The type of procedure performed and its inherent stability determine postoperative management of the osteotomy. Dressings applied at the time of the surgery should supply corrective forces (eg, derotation, plantarflexion, adduction) while the soft tissue remodels, with mild compression to control postoperative edema. Orthotics may be employed for postoperative immobilization.[54, 55]
Pain should be well controlled postoperatively. The patient's weightbearing status is determined on the basis of the procedure performed but generally is limited during the first 2 weeks to prevent deviation or displacement and to minimize edema.
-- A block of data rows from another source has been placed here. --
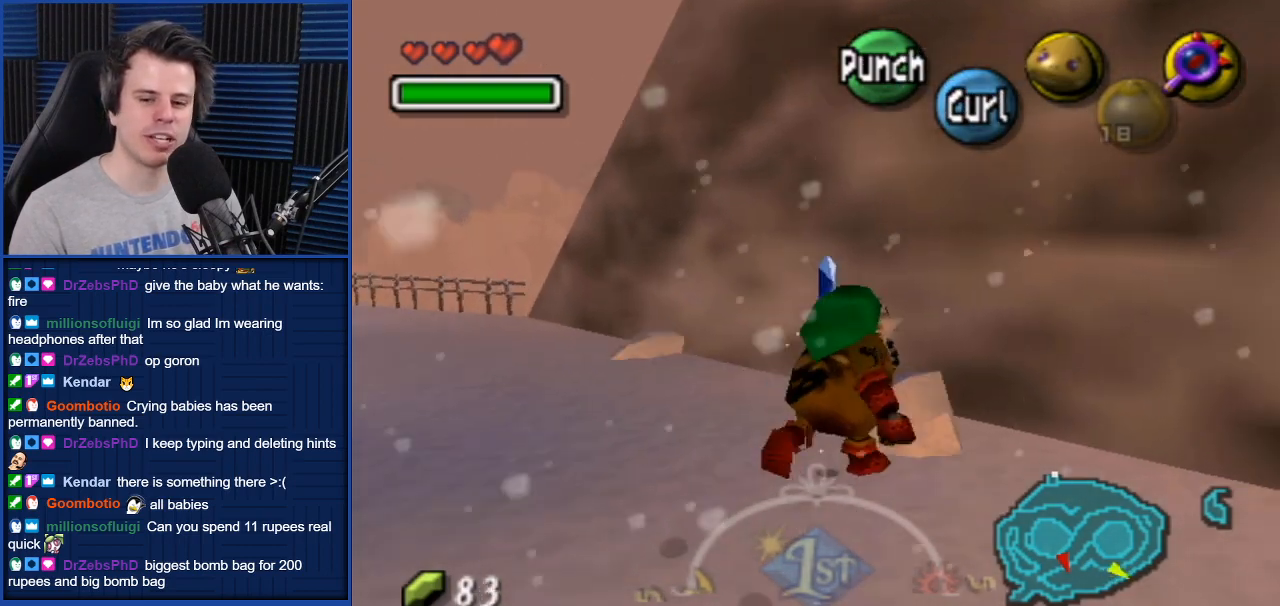
{"buttons": [], "left_stick": "up-left", "right_stick": "center", "events": [[67, "left_stick", "up-left"]]}
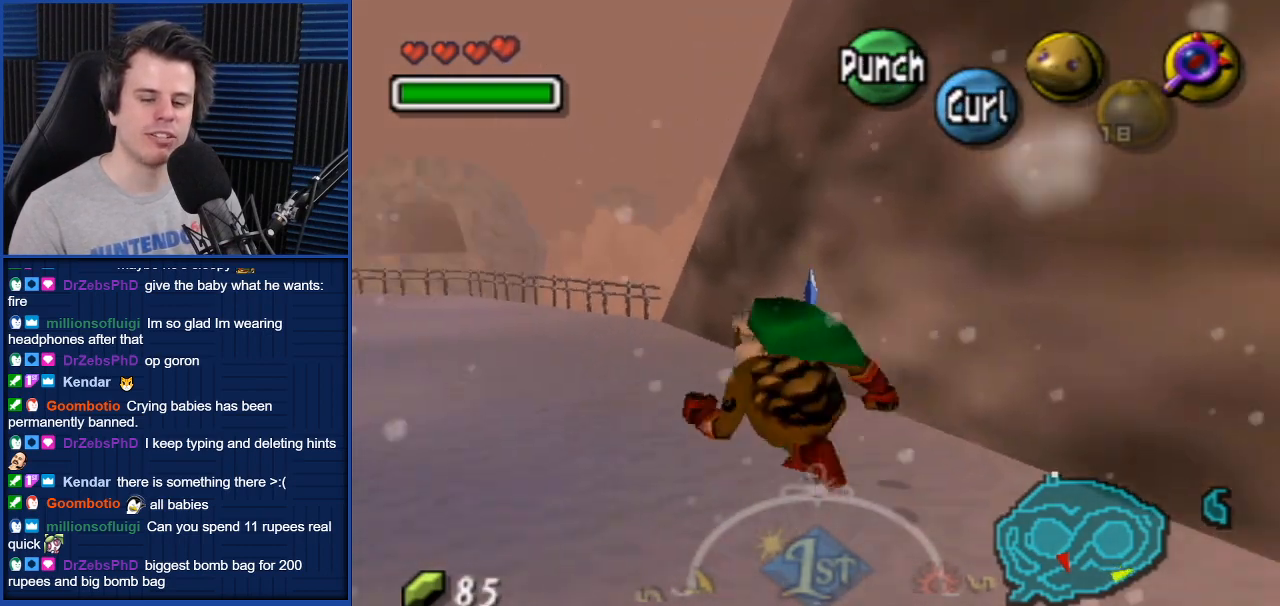
{"buttons": ["A"], "left_stick": "up-left", "right_stick": "center", "events": [[33, "A", "down"]]}
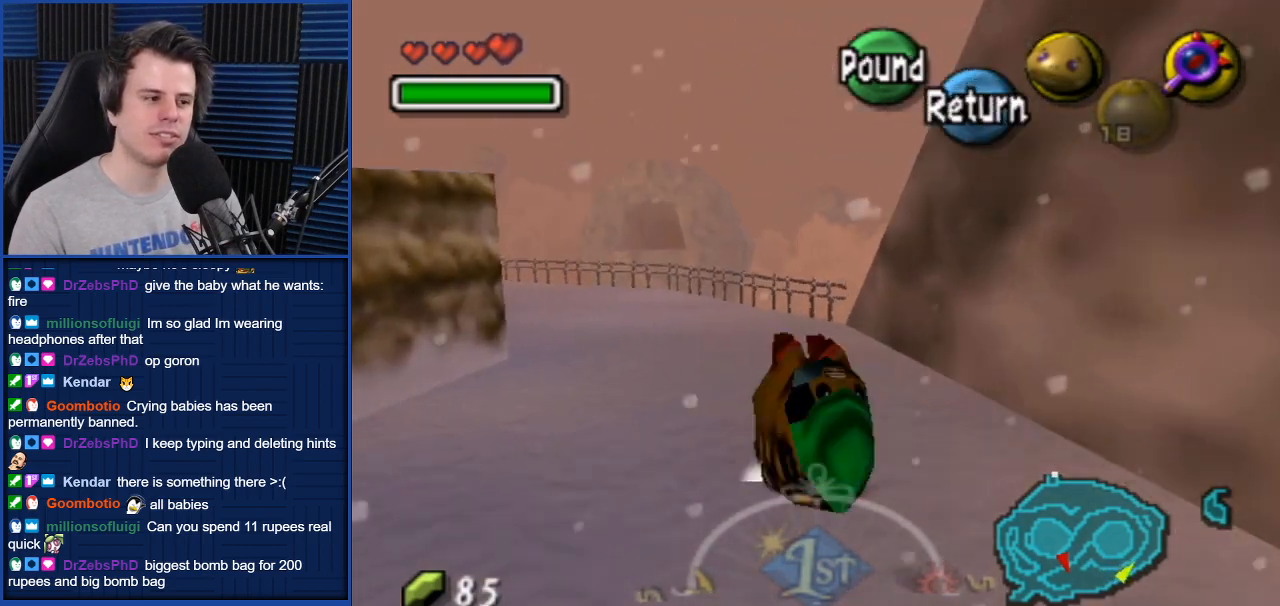
{"buttons": ["A"], "left_stick": "up-left", "right_stick": "center", "events": []}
The patient may begin ROM exercises on a daily basis after the sutures are removed, and weightbearing is advocated to prevent limitation of joint motion from excessive scarring.[7]
Radiographs to assess alignment, fixation, and progression of ossification are obtained immediately after surgery and when a change in activity level is anticipated.[17]
Complications that may occur after surgery include the following[56, 57, 58, 59, 60] :
These complications can vary, depending on the surgical technique and procedure. Preoperative education and realistic patient expectations can help in minimizing or managing these sequelae.
Sieloff et al performed a systemic review and meta-analysis (25 studies; 1583 procedures; mean follow-up, 26.4 mo [range, 12-168]) examining complications and associated clinical outcomes after scarf osteotomy for HV.[61] The following complication rates were noted: recurrence, 5.1%, troughing, 3.5%; AVN, 1.0%; nonunion, 1.8%; malunion, 2.7%; infection, 2.4%; complex regional pain syndrome (CRPS), 5.3%; and hallux varus, 3.4%. The IMA decreased by an average of 6.3º.
A systematic review and meta-analysis (17 studies; 18 data sets) by Lalevee et al assessed long-term (minimum follow-up, 5 y) outcomes and HV recurrence rates for four categories of distal first-MT osteotomies: chevron, Mitchell, Bösch, and "others."[62] The pooled HV recurrence rates were 64% for an HVA threshold of 15º or greater, 10% for a threshold of 20º or greater, and 5% for a threshold of 25º or greater. Mean weighted postoperative HVA was significantly higher for Mitchell osteotomy than for the other three categories, but there were no significant differences in recurrence rates for the three different HVA thresholds.
Once the immediate postoperative period has passed, it is important to take steps to ensure that the deformity does not recur. Therefore, the etiology must again be considered and addressed properly. If the practitioner can control such factors, he or she should do so at this time to optimize surgical results.
Patients may require functional orthotic control. Several studies have shown that orthotic devices are beneficial, especially in patients with diseases such as rheumatoid arthritis, in which excessive forces accelerate degeneration. Control of these forces may postpone further destruction to the joints and provide the best long-term results after surgery.[63]